Title: Encyclopaedia of Indian Temple Architecture:...

Publisher: Bharatiya Kala Prakashan

Publication Date: 2011

Illustrator: 465 figs., 300 col plates

About this title

Synopsis:

The Encyclopaedia of Indian Temple Architecture comprises a vast research on the architectural features of Indian temples spread all over the Indian subcontinent. This encyclopaedic study is divided into forty-five chapters which delineate the various characteristics of temple architecture starting from the Gupta period (4th c.A.D.) to the Kashi Visvanatha temple rubuilt by Rani Ahilyabai of Indore (1776 A.D.). The work begins with an insight into the Indus Civilization that flourished in the Indus Valley region (now in Pakistan) with the two most important sites of Mohanjo-daro and Harappa revealing a marked degree of controlled urban planning. As for the temple architecture, the Imperial Guptas had established their sovereignty over almost the whole of northern India and the regular building of structural temples in brick and dressed stone started in their regnal period. The period under their immediate patronage fully deserve the name The Golden Age of Indian art and the culture as aesthetic principles of architecture, sculpture and painting were formulated in their region. The Hindu temples evolved during that period with the basic features of the cella, the mandapa and the vestibule.

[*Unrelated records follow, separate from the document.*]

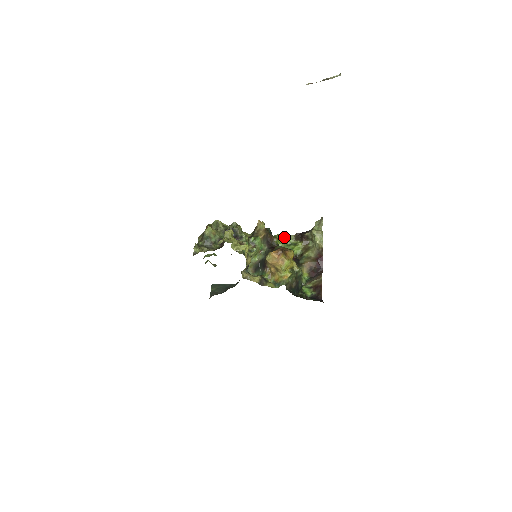
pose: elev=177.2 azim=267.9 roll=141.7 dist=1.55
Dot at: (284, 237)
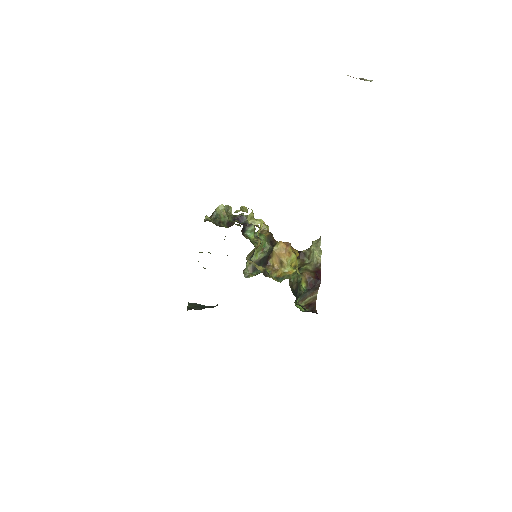
Dot at: occluded
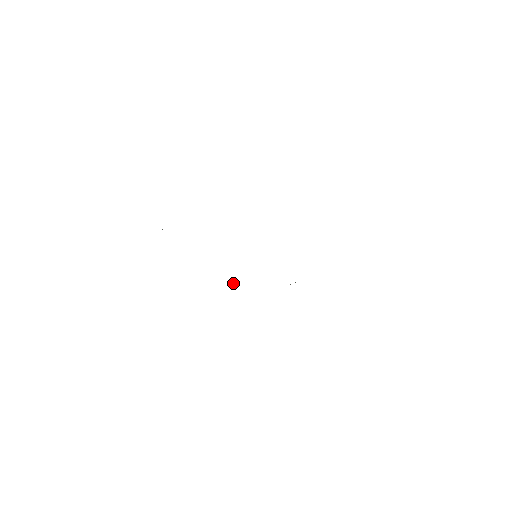
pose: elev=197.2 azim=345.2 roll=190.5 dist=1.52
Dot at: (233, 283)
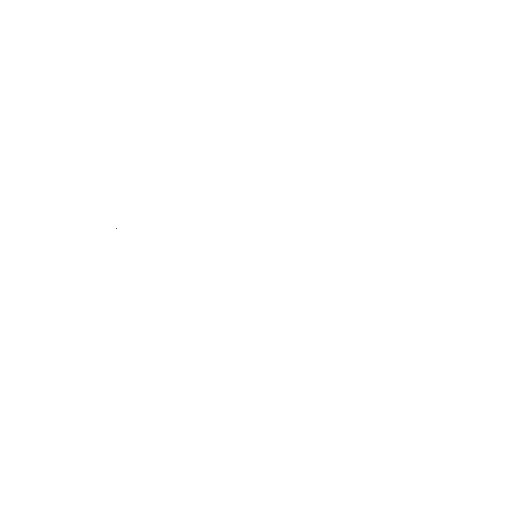
Dot at: occluded
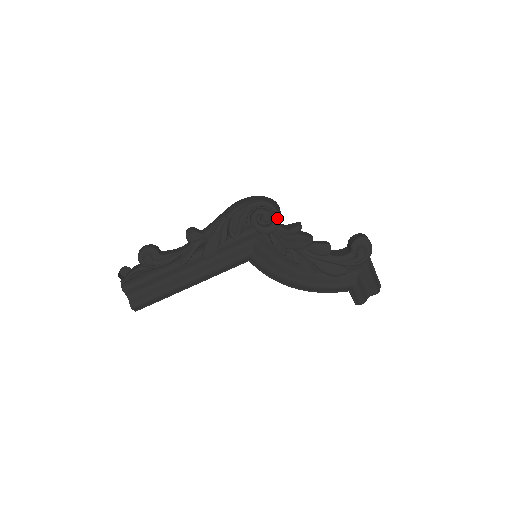
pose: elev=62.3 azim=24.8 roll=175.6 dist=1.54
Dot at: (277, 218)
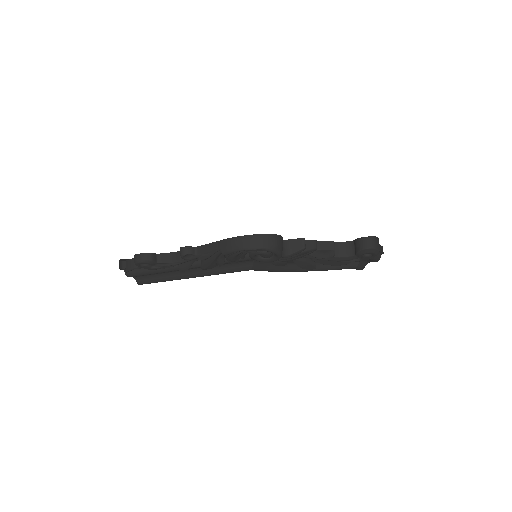
Dot at: (278, 257)
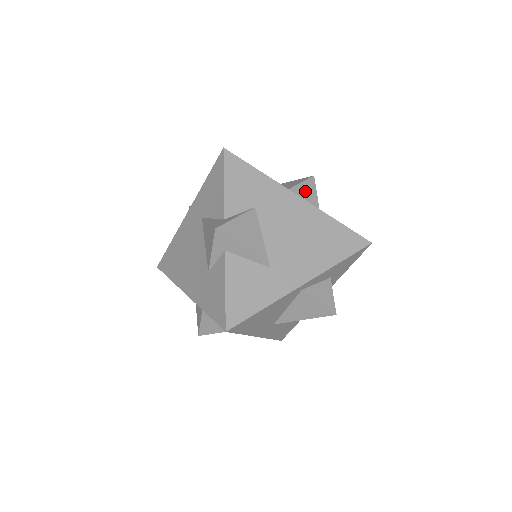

The book shows that there was tremendous progress in traditional temple styles as witnessed from Orissan temples (800-1200 A.D.). The temples of central India evolved from the northern Nagara type (6th cen.) to distinctive central India style (8th cen.). The construction of temples proliferated in Rajasthan simultaneously with Orissa and central India but Muslim invaders mutilated them beyond repairs. Gujarat temple architecture developed in richest temple building in North India under the Solanki dynasty. Jaina temples spread in South India are detailed. The book explores the Hindu and Jaina rock-cut temples which came in effect under the patronage of Chalukyas and the succeeding Rastrakutas and the contemporary Pallavas. An outline of the Vijayanagara temples at Lapaski is a notable example of the Vijayanagara style of architecture. The book further deals with the architectural style of the Kakatiya temples of Andhradesa. Besides the study of various temples of south India, the book focuses on the Brahmanical temple of Bengal. The building of Maratha temple was discouraged under Muslim rule for a period of three centuries. However, the religious and funerary temple of Nagpur were greatly favoured under Sivaji. The ancient city of Pratishan on the bank of the river Godavari is remarkable for the Hindu temple and monasteries. At last the book deals with the Golden Temple at Amritsar and the religious temples of Varanasi and other temples.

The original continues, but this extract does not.